• Article

<<<<

Table 1 displays ten primary sources in the categories of most relevant and most locally cited sources in which the 524 documents for this study have been published. It offers a thorough examination of the journal sources and the documents contained within them, emphasising their noteworthy contribution to the comprehension of OCCF detection. The colour green was used to signify the distribution and impact of the five most relevant and locally referenced sources among the top ten sources where the research materials were published. The publications collectively demonstrate their substantial contribution to the field of OCCF and may serve as valuable primary sources for both current and future researchers on this subject.

>>>>

• Given exercise
Answer these questions from the passage on OCCF detection sources:
1. How many documents were published in the sources covered by this study?
2. How many primary sources does Table 1 display?
3. What color was used to mark the five most relevant and locally referenced sources?
The records after this point have no connection to the passage on OCCF detection sources.

• Stored rows
<<<<

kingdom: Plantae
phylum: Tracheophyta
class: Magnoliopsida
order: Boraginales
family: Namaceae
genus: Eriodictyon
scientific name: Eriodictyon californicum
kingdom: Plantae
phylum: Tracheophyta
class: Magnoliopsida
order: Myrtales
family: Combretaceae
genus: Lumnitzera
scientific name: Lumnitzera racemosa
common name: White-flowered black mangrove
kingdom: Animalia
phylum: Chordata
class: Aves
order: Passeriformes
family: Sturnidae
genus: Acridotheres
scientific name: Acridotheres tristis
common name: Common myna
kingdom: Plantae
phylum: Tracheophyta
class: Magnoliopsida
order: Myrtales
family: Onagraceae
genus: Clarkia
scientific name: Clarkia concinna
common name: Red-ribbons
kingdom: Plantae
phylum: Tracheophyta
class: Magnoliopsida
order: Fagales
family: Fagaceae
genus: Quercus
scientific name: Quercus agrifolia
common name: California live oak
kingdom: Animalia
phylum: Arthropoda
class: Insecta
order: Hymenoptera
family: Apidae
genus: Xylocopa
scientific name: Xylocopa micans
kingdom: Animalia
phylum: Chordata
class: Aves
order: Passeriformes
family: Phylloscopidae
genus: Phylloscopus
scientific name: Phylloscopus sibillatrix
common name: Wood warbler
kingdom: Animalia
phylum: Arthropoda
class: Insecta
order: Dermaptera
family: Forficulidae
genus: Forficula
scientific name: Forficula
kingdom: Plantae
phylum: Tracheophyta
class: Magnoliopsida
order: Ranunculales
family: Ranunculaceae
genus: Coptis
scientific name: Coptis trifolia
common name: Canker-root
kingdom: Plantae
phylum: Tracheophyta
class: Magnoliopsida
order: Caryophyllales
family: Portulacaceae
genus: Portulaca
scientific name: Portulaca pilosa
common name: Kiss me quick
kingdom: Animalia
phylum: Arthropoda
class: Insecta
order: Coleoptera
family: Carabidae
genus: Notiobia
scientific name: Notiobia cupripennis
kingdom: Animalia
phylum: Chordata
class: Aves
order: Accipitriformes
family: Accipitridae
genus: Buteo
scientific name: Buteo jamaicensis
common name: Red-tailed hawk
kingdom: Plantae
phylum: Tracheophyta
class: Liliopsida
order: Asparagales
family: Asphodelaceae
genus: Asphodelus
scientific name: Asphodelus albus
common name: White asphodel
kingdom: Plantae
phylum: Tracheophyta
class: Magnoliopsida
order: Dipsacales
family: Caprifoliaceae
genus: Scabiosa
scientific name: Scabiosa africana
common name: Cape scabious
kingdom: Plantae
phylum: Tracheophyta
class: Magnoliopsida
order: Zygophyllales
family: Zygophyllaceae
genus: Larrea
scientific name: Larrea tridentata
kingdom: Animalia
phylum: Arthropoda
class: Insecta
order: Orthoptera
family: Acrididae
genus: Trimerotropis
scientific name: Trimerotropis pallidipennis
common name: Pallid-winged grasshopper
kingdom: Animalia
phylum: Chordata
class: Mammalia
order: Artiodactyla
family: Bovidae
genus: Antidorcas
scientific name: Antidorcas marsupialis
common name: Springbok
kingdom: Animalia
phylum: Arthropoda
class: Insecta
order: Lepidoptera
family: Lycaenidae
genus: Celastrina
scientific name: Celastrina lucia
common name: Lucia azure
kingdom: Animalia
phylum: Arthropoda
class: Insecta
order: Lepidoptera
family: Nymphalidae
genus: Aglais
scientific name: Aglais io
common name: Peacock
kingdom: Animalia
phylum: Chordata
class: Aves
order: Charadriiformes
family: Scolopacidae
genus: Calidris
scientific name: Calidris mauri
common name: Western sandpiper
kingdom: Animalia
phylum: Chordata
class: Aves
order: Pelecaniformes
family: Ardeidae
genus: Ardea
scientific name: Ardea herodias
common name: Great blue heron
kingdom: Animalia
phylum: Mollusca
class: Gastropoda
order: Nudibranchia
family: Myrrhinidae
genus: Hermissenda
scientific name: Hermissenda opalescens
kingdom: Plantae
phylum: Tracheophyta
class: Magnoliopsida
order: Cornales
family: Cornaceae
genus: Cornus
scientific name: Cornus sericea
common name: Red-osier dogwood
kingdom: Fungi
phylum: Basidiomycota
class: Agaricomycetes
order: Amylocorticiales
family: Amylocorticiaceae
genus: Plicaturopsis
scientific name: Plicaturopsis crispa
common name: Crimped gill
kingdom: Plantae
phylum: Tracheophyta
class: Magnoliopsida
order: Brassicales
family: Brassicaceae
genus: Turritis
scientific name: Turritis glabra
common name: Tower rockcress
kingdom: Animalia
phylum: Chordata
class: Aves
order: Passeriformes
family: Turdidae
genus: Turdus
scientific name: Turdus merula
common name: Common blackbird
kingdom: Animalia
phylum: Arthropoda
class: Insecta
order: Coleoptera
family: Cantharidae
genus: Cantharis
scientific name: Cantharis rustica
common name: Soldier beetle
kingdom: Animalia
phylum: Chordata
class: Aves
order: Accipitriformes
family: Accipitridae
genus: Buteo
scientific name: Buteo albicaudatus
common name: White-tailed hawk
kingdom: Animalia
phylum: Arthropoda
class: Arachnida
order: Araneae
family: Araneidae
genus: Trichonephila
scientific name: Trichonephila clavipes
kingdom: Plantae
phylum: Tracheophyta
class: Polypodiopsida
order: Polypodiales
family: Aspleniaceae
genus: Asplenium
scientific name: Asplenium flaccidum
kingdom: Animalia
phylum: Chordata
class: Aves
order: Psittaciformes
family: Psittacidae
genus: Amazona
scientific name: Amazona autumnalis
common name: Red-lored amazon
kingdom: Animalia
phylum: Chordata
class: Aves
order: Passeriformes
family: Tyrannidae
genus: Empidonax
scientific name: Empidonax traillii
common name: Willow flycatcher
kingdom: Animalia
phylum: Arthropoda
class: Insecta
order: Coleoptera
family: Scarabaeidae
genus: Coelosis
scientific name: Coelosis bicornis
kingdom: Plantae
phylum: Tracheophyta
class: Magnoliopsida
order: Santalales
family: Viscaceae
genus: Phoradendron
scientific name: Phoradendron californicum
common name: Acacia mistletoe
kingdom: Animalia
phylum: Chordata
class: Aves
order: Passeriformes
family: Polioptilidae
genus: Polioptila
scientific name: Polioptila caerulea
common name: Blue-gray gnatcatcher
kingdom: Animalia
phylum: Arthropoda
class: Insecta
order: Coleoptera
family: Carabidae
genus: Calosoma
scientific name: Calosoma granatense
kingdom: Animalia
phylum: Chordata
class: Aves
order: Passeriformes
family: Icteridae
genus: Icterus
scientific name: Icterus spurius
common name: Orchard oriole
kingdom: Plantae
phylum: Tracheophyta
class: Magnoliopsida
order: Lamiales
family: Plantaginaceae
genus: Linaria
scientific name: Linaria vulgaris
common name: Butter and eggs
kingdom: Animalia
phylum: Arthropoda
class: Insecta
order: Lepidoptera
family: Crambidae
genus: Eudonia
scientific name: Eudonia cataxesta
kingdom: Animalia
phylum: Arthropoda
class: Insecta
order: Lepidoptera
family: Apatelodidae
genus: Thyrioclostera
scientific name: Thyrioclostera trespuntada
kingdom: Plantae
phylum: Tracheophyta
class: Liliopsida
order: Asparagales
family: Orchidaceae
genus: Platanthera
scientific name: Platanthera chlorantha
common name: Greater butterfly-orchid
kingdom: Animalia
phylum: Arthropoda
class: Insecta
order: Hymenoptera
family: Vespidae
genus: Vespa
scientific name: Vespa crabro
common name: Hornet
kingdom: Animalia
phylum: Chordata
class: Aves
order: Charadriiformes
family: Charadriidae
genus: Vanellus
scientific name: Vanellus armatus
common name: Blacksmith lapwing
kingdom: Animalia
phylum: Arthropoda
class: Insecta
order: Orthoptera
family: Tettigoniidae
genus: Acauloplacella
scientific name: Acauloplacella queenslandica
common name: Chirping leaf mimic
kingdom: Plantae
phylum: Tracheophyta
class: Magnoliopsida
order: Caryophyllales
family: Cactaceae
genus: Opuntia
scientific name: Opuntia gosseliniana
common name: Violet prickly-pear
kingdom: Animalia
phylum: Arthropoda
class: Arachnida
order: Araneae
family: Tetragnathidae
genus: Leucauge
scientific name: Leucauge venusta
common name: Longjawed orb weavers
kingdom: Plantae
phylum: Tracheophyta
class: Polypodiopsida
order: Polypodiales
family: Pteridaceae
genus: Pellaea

>>>>

• Solution to this task
1. 524
2. Ten
3. Green